The limitation of this work is that we have used a smaller vowel dataset to develop the model. However, in future, we plan to use the bigger dataset to develop an accurate and robust automated model.

6 Conclusions and future works

SLI is a common condition globally, and early diagnosis is crucial to allow early instigation of effective treatments and the most optimal outcomes. However, the current diagnosis is time-consuming, expensive, and tedious. The prime objective of this work is to detect SLI using an accurate handcrafted learning method. The proposed handcrafted learning method uses a graph-based feature extraction (favipiravir pattern). Favipiravir is a drug developed to cure COVID-19. We investigated other abilities, for instance, graph-based feature extraction. To evaluate the effect of the favipiravir in machine learning, a textural extractor is proposed using the molecular structure of the favipiravir. The proposed favipiravir pattern-based learning method is developed to detect SLI automatically using a vowel dataset.

We proposed a handcrafted learning architecture and used effective methods in this architecture to obtain high classification performance. Our main objective is to present a simple, highly accurate signal classification model. Thus, a multileveled hybrid feature extraction method is proposed using WPD, statistical feature extraction, and the suggested favipiravir pattern. INCA is used to choose the top features, and the selected features are classified using SVM classifier with tenfold and LOSO CV strategies.

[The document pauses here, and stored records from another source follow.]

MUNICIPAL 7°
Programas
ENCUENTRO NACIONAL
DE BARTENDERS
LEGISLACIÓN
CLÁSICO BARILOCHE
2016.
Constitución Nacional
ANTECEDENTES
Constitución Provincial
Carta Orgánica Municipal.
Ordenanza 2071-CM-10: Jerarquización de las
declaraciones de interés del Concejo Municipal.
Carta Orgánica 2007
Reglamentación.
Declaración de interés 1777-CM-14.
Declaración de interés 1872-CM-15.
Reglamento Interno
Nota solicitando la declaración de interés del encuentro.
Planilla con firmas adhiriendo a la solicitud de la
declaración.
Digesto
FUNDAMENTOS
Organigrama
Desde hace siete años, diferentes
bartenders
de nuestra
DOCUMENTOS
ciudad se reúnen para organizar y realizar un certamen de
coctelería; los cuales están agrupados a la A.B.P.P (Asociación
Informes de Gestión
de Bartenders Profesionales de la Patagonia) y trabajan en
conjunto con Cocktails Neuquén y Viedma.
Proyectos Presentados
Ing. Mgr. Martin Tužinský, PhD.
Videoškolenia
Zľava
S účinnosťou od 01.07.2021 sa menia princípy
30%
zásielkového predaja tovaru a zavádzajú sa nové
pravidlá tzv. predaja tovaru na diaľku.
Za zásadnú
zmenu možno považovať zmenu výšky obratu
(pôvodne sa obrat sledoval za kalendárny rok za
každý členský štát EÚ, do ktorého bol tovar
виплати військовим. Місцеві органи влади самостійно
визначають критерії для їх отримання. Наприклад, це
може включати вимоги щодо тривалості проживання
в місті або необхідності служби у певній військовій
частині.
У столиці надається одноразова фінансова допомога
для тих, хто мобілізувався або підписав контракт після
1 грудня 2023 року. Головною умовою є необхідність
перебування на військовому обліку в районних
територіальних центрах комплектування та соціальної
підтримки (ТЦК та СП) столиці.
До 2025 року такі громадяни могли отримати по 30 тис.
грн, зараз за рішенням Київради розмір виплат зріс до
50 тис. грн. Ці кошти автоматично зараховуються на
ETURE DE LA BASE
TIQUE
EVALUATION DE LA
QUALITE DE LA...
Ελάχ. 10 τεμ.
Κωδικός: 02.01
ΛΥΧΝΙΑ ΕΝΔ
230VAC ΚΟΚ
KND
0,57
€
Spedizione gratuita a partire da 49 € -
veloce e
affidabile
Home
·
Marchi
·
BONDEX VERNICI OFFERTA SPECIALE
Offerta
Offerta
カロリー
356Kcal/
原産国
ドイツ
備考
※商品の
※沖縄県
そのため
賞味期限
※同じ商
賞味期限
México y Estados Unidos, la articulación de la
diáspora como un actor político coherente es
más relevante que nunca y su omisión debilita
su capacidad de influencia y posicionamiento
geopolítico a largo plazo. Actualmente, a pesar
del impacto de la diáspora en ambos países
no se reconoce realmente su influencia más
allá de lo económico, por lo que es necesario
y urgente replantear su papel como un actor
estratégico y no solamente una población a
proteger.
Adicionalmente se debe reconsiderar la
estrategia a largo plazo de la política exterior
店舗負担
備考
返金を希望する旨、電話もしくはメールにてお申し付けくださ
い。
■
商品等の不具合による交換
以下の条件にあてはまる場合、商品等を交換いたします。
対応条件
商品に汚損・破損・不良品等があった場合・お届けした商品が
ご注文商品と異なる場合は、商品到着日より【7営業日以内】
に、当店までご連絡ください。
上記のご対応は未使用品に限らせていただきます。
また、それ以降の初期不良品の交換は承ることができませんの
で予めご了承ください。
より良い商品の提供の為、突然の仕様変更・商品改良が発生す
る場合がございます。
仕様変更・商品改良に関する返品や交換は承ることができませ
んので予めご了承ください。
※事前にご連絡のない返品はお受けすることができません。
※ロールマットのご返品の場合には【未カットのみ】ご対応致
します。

Our developed model achieved an accuracy, precision, recall, and F1 score of 99.87 ± 0.18, 99.86 ± 0.19, 99.88 ± 0.18, and 99.87 ± 0.19, respectively, using SVM with a tenfold cross-validation strategy. These results justify the use of our proposed favipiravir molecular model in the detection of SLI accurately. Our proposal attained 98.86% classification accuracy with LOSO CV. The proposed favipiravir-based model and our architecture achieved the best classification performance compared to other state-of-art models.

Our generated model is accurate and developed using the public database. We plan to use bigger vowel datasets to detect SLI disorder in future. Also, we intend to use a new molecular structure-based deep model (like CNN since CNN uses convolution) to detect SLI accurately. This novel automated SLI detection system can potentially assist clinicians and educators in the accurate and early diagnosis of SLI. Furthermore, variable desktop/mobile applications can be developed by collecting huge databases and second-generation deep learning models to automatically diagnose SLI.